Former President Donald Trump’s second impeachment trial is scheduled to begin tomorrow.
The overall impeachment process laid out in the Constitution is relatively simple: President commits “high Crime or Misdemeanor,” House votes to impeach, Senate conducts a trial.
Those overall contours are constant. But there’s no such thing as a routine impeachment.
The one Trump faces now, after inciting a riotous mob to attack the Capitol, is unprecedented in all sorts of ways, which means the process will feel entirely new and different from the one we saw in late 2019 around the Ukraine investigation.
Here’s another look at the impeachment process as it is spelled out in the Constitution and how it applies to this second impeachment of Trump, in which a US President is accused for the first time of inciting violence against another branch of government.
What is Trump accused of doing?
There was a lot of debate during Trump’s first impeachment and trial about whether the pressure he exerted on the President of Ukraine amounted to “high Crimes and Misdemeanors” or simply a set of policies.
This time, while there’s an argument he committed treason, Democrats in the House have alleged Trump “engaged in high Crimes and Misdemeanors by inciting violence against the Government of the United States.”
Read the entire thing here. It’s short.
What does that mean for Trump this time?
Getting from Trump’s misdeed to impeachment proceedings in the House took 86 days in 2019.
It took just a week in 2021.
The House can essentially impeach at will.

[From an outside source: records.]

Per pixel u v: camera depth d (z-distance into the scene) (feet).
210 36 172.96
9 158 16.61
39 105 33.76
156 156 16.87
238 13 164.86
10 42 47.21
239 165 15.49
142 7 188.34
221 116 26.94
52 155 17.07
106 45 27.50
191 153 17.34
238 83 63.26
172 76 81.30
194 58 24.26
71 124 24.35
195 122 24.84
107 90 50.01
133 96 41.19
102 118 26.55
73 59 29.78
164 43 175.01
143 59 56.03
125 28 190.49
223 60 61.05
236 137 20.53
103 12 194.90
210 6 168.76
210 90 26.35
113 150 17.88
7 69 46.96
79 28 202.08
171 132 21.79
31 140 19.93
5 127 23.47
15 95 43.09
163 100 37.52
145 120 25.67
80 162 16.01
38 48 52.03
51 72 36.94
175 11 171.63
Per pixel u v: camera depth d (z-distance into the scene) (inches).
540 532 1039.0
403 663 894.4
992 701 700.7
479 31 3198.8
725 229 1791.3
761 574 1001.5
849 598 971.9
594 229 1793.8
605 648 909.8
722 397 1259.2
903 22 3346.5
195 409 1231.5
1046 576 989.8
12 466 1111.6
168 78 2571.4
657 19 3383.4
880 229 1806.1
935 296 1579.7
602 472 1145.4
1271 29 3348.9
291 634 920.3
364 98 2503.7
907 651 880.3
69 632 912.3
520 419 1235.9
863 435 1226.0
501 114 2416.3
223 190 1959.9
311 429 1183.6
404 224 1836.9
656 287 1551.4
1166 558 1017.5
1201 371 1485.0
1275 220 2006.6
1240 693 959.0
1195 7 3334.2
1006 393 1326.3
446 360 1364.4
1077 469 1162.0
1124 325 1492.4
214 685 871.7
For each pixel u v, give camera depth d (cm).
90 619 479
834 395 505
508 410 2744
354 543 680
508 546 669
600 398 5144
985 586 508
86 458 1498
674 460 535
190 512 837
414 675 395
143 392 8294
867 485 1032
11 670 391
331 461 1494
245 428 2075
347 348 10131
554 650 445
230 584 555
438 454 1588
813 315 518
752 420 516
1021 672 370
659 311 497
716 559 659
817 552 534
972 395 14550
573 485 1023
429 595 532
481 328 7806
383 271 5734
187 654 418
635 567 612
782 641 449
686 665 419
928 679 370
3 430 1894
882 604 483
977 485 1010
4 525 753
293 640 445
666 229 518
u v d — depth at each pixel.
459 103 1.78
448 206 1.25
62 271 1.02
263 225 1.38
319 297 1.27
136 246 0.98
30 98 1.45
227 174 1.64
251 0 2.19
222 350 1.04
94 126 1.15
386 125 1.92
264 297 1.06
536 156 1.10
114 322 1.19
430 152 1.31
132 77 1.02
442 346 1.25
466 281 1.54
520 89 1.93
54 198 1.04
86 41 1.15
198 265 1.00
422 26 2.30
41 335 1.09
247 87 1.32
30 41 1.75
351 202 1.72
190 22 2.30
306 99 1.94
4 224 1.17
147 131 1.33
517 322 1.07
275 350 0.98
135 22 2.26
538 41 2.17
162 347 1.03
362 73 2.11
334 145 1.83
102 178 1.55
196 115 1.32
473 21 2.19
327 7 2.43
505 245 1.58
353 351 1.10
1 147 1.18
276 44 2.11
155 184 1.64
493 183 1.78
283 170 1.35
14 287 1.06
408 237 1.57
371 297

While there are precedents in place around instigating the impeachment process and utilizing House committees to investigate whether impeachable offenses occurred, none of that is necessarily required. And Democrats, moving quickly, aren’t going to burden themselves by dragging this out.
And why bother with an investigation when this time Trump did it on TV? In that first effort, the details of Trump’s pressure on Ukraine leaked out over the course of weeks and built into Democratic support to launch and conduct an investigation and, ultimately, to impeach him.
Trump’s time in office expired at noon on Jan. 20, House Speaker Nancy Pelosi also gave Trump and Vice President Mike Pence the option of avoiding impeachment if either Trump resigned or Pence mobilized the Cabinet to use the 25th Amendment to remove him from office.
When those two offramps were ignored, Democrats in the House moved quickly toward impeachment and the first post-presidential impeachment trial in US history.